The competitive shift is bigger than a new app launch. The Pokémon Company said Video Game Championships would move to Pokémon Champions as the standard platform at launch on April 8, then use it exclusively at the Indianapolis Pokémon Regional Championships from May 29 to 31. Registration for that event opened April 1. From there, the game stays on the circuit through the Turin Special Event on June 6 and 7, the North America International Championships from June 12 to 14, and the Pokémon World Championships in San Francisco from August 28 to 30.

That makes Pokémon Champions a test of whether Nintendo and its partners can run a modern battle service without losing the trust of a competitive audience that expects precision. The first Ranked Battles rules allow Mega Evolution, and Trainers wear an Omni Ring, which functions like a Key Stone for Mega Evolution and may support other special battle features later. Battle Pass progress is tied to Season Points earned in Ranked Battles, and rewards reset every season, which pushes the game toward ongoing play rather than a one-time purchase model.
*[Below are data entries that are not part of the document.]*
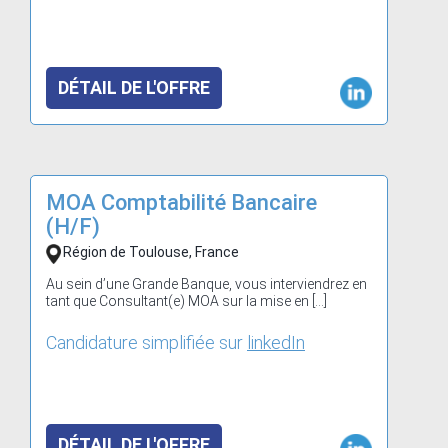
DÉTAIL DE L'OFFRE
MOA Comptabilité Bancaire
(H/F)
Région de Toulouse, France
Au sein d’une Grande Banque, vous interviendrez en
tant que Consultant(e) MOA sur la mise en […]
Candidature simplifiée sur
linkedIn
DÉTAIL DE L'OFFRE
For Nintendo, the launch reaches into the parts of the business that often stay invisible when a title goes well: online services, certification, localization, support documentation, community management, and live event operations. Pokémon Champions is designed to pull in older teams through Pokémon HOME, recruit new Pokémon in-game, and eventually connect Switch players with mobile players across devices. If that stack holds together, it gives Nintendo a cleaner path for its online future. If it stumbles, the company will feel it not just in sales, but in the competitive scene that has now been asked to make the switch.